[Fragmento]
A nivel local, por ejemplo, los mapas de la violencia en la zona sur se han trazado como naturalezas inhumanas, míticas e ilimitadas. Su aporía es la infinitud que desconoce el límite de la gobernabilidad. Así, intentando levantar un periodismo cartográfico basado en data policial, un equipo periodístico de La Tercera se impuso hace pocos años la tarea de analizar cientos de querellas presentadas a nivel gubernamental entre 2011 y 2021. El resultado fue un mapa para “visualizar la expansión de una violencia que parece no tener fin” y que se tradujo en un sitio web que llevó por título “El mapa definitivo de la violencia en la Macrozona sur” (2021). En otro orden, desde la cornisa de un edificio sobre Plaza Italia/Dignidad a contar de 2019 se comenzaron a registrar diariamente las movilizaciones civiles y los operativos policiales que disputaban los límites de la ciudad. Una cámara de vigilancia administrada por la galería de arte CIMA se convirtió en el centro de atención de ciudadanos(as) que se conectaban a través de YouTube, así como de artistas, arquitectos(as), urbanistas, reporteros(as) y una pléyade de investigadores(as) nacionales e internacionales, cuyo mapeo audiovisual permitió una mirada absoluta sobre la zona cero. La efervescencia de quienes observaron aquellos sucesos, empero, no dejó espacio a la conciencia privilegiada de la distancia vertical. Poco tardaríamos en saber que la mirada a través de una cámara cenital ofrecía una experiencia distinta a la escala de quienes inhalaban los gases lacrimógenos o recibían el impacto del agua junto a los balines cegadores. Es por ello que la escala sensorium comporta también un lugar intermedio en toda cartografía absoluta.

[Datos estructurados de análisis de páginas]
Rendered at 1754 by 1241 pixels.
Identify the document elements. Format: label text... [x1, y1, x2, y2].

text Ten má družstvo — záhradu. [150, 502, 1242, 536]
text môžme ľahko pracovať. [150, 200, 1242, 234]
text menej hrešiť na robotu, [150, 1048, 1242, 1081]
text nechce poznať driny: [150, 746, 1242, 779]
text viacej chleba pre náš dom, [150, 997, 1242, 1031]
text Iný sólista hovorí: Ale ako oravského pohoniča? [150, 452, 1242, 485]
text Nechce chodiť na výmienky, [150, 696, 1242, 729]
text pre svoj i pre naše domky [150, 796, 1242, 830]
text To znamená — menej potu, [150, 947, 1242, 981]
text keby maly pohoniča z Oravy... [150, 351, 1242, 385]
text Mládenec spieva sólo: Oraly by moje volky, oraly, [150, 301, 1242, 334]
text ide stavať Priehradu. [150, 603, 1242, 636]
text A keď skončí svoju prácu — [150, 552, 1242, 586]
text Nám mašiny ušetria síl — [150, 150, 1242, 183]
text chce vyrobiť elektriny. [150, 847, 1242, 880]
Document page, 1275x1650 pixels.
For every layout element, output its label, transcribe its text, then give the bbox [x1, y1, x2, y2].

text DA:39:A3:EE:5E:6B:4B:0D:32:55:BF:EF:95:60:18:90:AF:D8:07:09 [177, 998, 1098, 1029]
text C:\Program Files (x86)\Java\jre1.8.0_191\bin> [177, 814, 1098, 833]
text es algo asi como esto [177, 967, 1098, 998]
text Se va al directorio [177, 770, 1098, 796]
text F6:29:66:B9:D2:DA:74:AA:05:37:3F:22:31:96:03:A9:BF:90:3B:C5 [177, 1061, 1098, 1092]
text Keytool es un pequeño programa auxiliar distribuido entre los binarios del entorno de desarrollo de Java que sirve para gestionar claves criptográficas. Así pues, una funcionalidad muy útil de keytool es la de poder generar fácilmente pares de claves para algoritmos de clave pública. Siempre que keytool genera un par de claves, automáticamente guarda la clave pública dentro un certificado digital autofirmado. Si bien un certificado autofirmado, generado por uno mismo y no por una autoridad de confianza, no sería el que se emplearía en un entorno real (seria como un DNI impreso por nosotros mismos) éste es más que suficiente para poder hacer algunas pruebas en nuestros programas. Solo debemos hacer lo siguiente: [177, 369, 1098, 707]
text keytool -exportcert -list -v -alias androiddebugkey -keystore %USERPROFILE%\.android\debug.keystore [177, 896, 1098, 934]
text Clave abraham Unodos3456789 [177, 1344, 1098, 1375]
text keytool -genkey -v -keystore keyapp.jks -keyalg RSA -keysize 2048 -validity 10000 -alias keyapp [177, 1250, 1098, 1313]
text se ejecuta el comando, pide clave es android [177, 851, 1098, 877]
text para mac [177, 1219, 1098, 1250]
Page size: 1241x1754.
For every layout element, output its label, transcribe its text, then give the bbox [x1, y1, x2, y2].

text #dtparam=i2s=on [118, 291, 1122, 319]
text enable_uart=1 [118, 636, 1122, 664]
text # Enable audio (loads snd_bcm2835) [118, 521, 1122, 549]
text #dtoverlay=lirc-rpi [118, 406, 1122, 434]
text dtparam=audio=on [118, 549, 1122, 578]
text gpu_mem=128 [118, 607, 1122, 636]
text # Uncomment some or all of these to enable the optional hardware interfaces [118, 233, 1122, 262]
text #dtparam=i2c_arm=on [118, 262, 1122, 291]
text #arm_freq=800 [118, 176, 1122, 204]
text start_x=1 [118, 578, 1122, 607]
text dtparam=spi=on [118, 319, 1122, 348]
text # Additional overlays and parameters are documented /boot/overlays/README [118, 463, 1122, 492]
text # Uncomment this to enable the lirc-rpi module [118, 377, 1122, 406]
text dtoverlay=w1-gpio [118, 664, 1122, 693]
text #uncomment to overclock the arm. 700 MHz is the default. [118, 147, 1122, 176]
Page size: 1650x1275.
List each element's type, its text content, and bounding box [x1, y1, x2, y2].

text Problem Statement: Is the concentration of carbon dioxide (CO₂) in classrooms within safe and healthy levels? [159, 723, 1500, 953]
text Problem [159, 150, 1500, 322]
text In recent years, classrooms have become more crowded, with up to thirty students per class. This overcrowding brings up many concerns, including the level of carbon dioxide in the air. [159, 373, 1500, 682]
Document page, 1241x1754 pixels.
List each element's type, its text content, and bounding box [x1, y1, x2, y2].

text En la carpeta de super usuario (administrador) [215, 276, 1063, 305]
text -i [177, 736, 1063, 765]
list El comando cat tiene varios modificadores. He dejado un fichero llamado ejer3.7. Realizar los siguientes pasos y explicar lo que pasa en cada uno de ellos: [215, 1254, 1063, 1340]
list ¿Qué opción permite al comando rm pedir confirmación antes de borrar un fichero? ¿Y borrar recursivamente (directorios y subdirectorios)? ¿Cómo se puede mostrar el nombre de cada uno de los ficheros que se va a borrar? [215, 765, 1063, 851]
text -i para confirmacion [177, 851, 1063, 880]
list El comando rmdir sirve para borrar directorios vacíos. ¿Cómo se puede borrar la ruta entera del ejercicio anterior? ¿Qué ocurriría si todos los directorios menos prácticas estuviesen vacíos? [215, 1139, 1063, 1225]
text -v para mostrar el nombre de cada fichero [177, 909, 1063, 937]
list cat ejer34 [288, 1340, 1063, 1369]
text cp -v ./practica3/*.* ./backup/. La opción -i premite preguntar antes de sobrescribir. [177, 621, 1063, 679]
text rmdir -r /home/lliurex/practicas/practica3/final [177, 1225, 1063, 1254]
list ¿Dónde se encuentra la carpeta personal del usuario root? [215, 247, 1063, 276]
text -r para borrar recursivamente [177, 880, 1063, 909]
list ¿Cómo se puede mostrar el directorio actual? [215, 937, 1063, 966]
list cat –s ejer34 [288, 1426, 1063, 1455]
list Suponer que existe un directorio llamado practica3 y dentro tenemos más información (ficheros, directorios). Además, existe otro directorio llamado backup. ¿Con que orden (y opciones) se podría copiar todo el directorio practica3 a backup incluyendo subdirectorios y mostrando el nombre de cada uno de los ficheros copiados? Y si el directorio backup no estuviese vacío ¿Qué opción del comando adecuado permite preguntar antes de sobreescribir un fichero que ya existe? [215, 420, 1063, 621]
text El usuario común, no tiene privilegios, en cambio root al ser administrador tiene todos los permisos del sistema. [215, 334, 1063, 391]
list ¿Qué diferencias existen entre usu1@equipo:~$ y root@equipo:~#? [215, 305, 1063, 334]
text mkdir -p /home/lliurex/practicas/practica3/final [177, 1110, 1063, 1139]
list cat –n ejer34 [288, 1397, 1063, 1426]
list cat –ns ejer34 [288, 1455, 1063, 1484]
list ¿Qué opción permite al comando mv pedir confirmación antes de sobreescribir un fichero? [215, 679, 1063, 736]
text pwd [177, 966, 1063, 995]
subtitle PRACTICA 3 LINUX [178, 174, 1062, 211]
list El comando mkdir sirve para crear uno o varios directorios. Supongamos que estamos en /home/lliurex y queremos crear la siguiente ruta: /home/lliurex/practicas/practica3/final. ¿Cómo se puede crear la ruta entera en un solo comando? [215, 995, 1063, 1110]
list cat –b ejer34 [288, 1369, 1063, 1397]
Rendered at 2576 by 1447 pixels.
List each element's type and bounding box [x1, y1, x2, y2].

[Consigna]
Determine si cada una de las siguientes afirmaciones concuerda con el fragmento sobre los mapas de la violencia. Responda sí o no y cite literalmente las palabras del fragmento que lo deciden: (a) El equipo periodístico de La Tercera examinó querellas presentadas entre 2011 y 2021. (b) La cámara de vigilancia sobre Plaza Italia/Dignidad estaba administrada por una municipalidad. (c) El sitio web con el mapa de la violencia en la Macrozona sur data de 2019. Los registros no guardan relación alguna con el fragmento.

[Respuesta]
(a) Sí: «analizar cientos de querellas presentadas a nivel gubernamental entre 2011 y 2021».
(b) No: «Una cámara de vigilancia administrada por la galería de arte CIMA».
(c) No: «“El mapa definitivo de la violencia en la Macrozona sur” (2021)».